В дальнейшем речь Кушлы развивалась нормально и отличалась от речи среднего ребенка только высоким процентом содержавшихся в ней отсылок к «прочитанному» ею.
Выготский и Пиаже описывают феномен «эгоцентрической речи», в которой ребенок говорит вслух о своих внутренних планах и действиях, не делая различия между речью для себя самого и социальной речью для остальных. Вот как говорит Кушла в три с половиной года сама себе в то время как рисует:
«Это похоже на обезьянку с очень тонким хвостом, это на рыбку в пруду, это на рыбку в море… Посмотри, вот это как будто лодка плывет туда и обратно. Я нарисовала маленькую-маленькую лодочку, я нарисовала большую лодку. Смотри, я нарисовала имя Топси и Тима. Я нарисовала мышку, которая играет с Агапантой… это кусочек пальца… Это маленькая кроватка, чтобы спать, а здесь подушка…»

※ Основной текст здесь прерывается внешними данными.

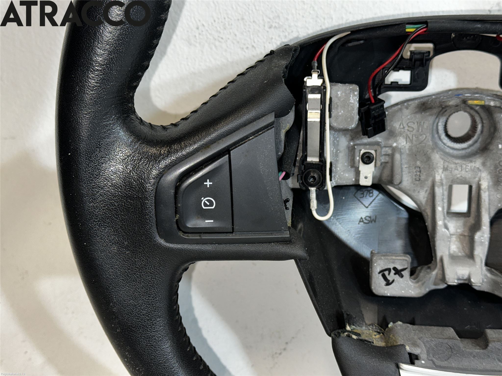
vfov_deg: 30.3
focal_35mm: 48
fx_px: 696
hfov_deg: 39.7
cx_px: 251
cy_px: 188
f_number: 1.78
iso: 50
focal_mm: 6.86
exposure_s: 1/58
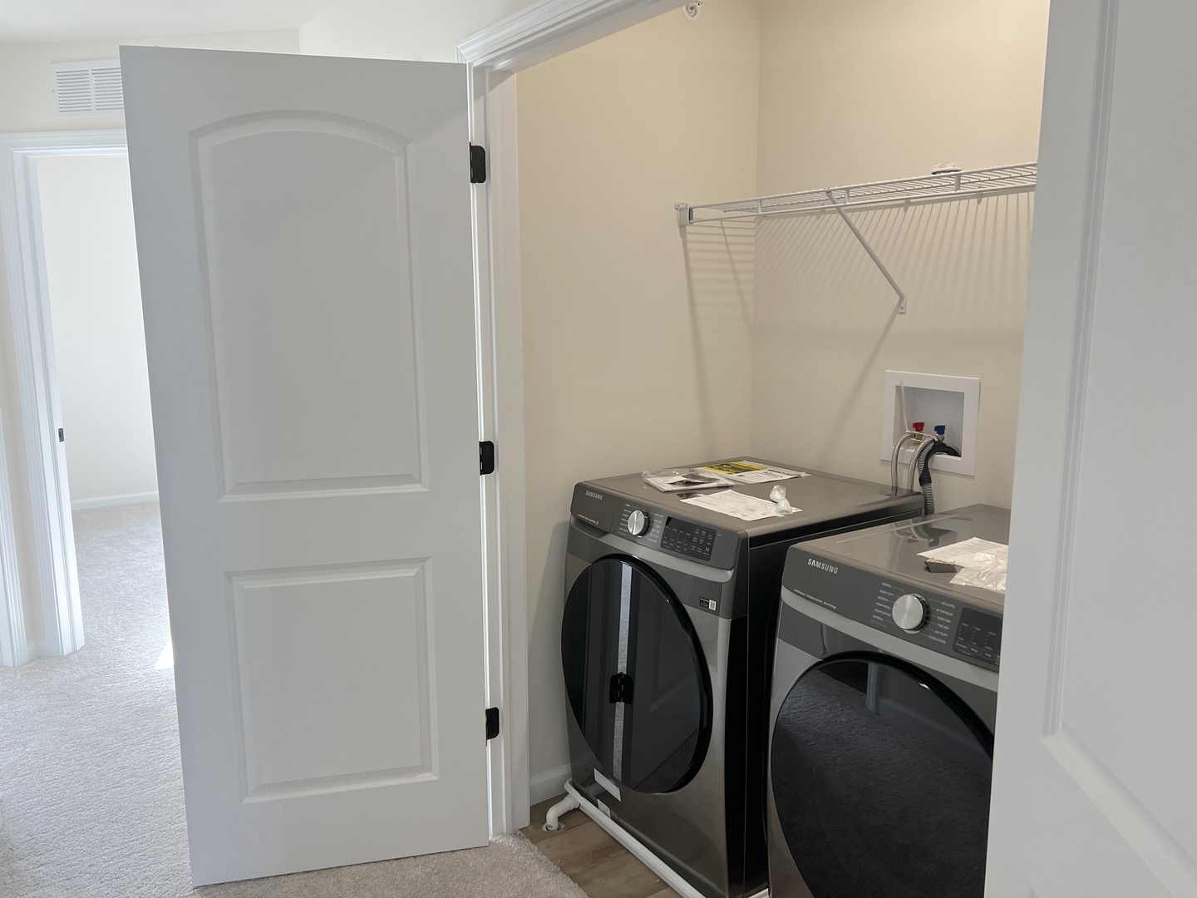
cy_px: 449
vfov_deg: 53.1
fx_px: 899
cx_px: 598
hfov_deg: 67.3
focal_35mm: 26
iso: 100
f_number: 1.5
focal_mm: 5.7
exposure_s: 1/120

Любой трех-четырехлетний ребенок может думать вслух; необычна только область запоминания Кушлы. По объему она была поразительной (и незапланированной). Родители не представляли себе, какова будет реакция Кушлы на их «программу чтения». Можно ли сделать какие-либо выводы относительно вероятного влияния такого чтения наизусть на формирование речи Кушлы?
Часто фраза или изречение, «перенятые» Кушлой, когда она начинала говорить, например (3–5 лет): «кошка, которая будет сидеть на ступеньках или мурлыкать у огня» (из «Маленького деревянного фермера»), казалось, выскальзывали у нее невольно. В последнее время она дает понять, что сама осознает это, например (3–8 лет): «Теперь я собираюсь идти по магазинам. Ой, мам, я забыла чековую книжку! Забыла, что кошки не летают, но прежде всего забыла, что кошки плюхаются!» («Мог, забывчивая кошка»). Смеется: «Я глупая, да?» По ее манере в этом случае было видно, что она говорит о своей интерполяции, а не о своей забывчивости.

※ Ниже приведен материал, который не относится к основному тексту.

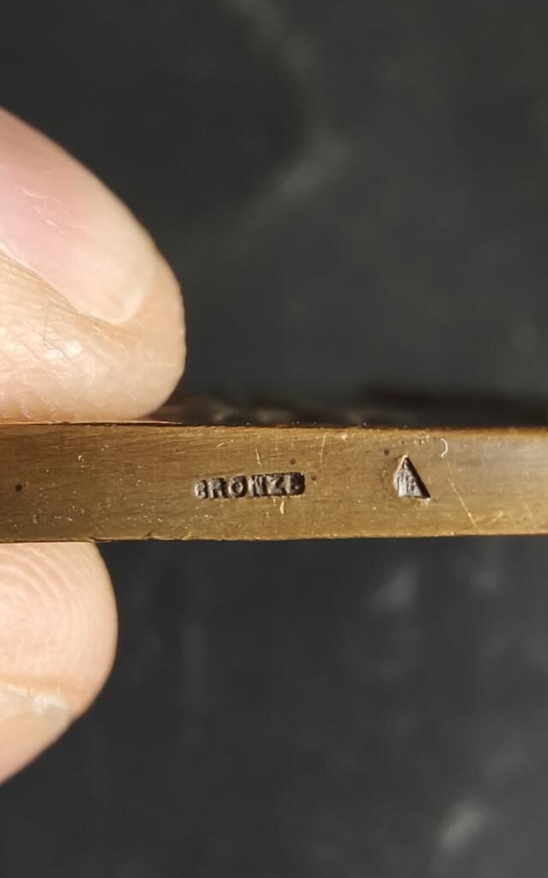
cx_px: 304
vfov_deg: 46.2
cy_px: 482
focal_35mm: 43
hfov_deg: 29.8
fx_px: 1028
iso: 400
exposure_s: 1/50
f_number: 2
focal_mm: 2.32
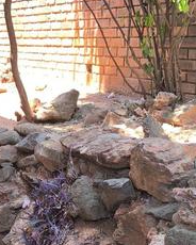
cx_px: -12
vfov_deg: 24.4
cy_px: 129
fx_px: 566
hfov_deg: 19.0
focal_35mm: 78
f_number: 1.65
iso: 125
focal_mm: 6.14
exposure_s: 1/100
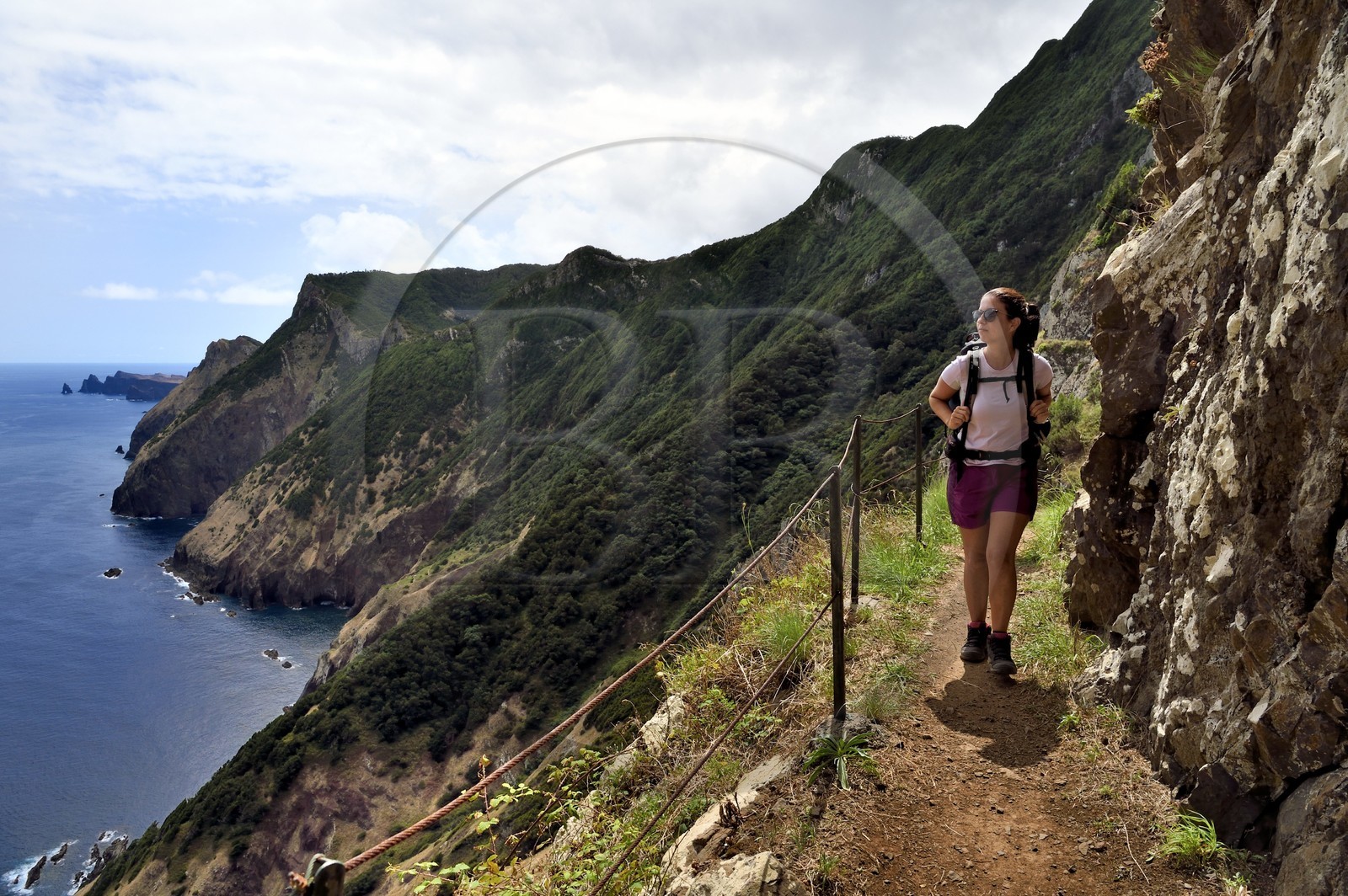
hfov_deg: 73.8
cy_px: 448
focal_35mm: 24
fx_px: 898
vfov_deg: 53.1
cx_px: 674
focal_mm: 24
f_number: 11
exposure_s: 1/500
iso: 400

Словарь Кушлы, несомненно, отражает ее знакомство с книгами. Слова и фразы возрастающей сложности и выразительности употребляются правильно: «не делаю ничего особенного», «изумительный вид», «ужасно испуганный», «трудный», «молчаливый», «необыкновенный», «нелепый». Во время написания этой книги, слушая «Пропустите утят» (Make Way for Duckling) Роберта Макклоски (Robert McCloskey), она почерпнула фразы «большая ответственность» и «лопаться от гордости», которые употреблены для описания отношения родителей-уток к только что вылупившимся утятам. Выражение Кушлы, нескрываемое удовольствие, не оставляло сомнений, что эти фразы, неизвестные несколько недель назад, обрели значение и стали доступными вскоре в других контекстах.

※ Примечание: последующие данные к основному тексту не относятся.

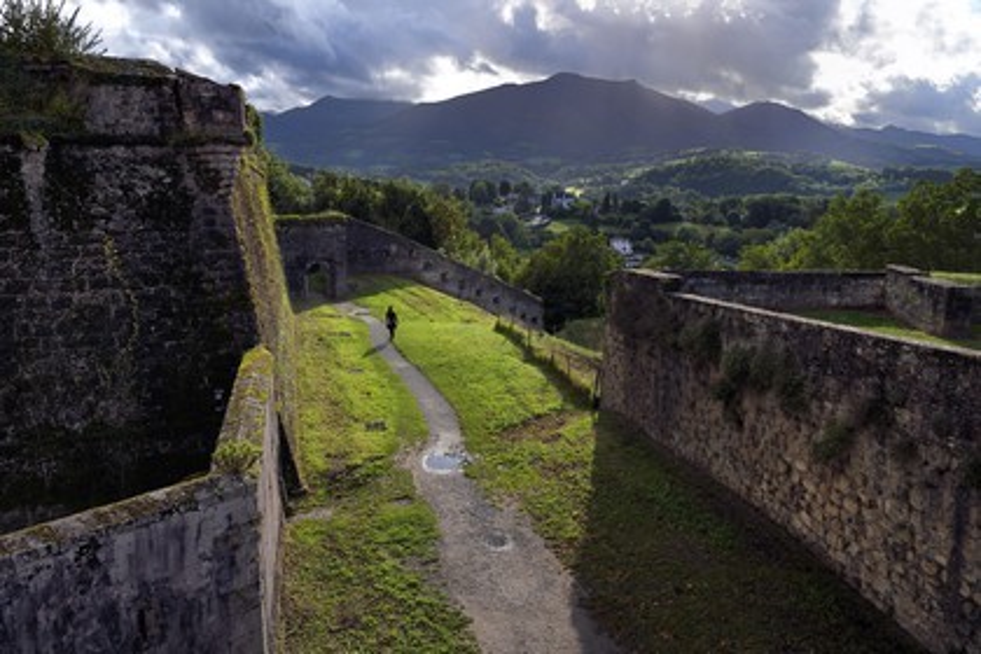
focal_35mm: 30
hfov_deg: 61.9
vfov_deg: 43.6
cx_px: 490
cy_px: 327
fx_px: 817
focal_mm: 30
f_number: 9
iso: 200
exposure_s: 1/250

Как было сказано выше, (гл. 5, стр. 67), Кэрролл в 1939 году предположил, что заучивание наизусть представляет собой важный фактор в развитии речи и заслуживает изучения. Трудно не прийти к выводу, что если ребенок продемонстрировал способность «брать» из прочитанного вслух и заучивать слова фразы, которые затем верно употребляет в других контекстах, он таким образом пополняет свой словарный запас и, следовательно, свой познавательный багаж. Действительно, кажется, что Кушла делала и продолжает это делать: по крайней мере, в ее случае заучивание наизусть материала было вкладом в развитие ее речи.
Джоан Таф (Joan Tough), автор книги «Сосредоточьтесь на значении» (Focus on Meaning) (1973), с подзаголовком «Разговаривать с маленькими детьми полезно», предназначенной «для помощи учителям, родителям и всем, кого волнует, чтобы дети, вырастая, овладевали языком во время игры в раннем детстве», определяет домашнее окружение, дающее оптимальную возможность развития речи, которая одновременно выражает и стимулирует детское мышление. Она описывает окружение трехлетнего мальчика, в частности его отношение к взрослым в семье. Взрослый, по мнению Марка, это тот, кто «предлагает информацию, кто приглашает подумать и поспорить… Он знает, что задавать вопросы — значит получать информацию, что пытаться разрешить проблемы — значит получить одобрение и что язык возвращает жизнь прошлому опыту». Ребенок обдумывает это отношение, и пример родителей, которые сами употребляют сложные речевые формы при обсуждении, ожидании, планировании и полагании, отражается в его речи; он овладевает «инструментами мышления».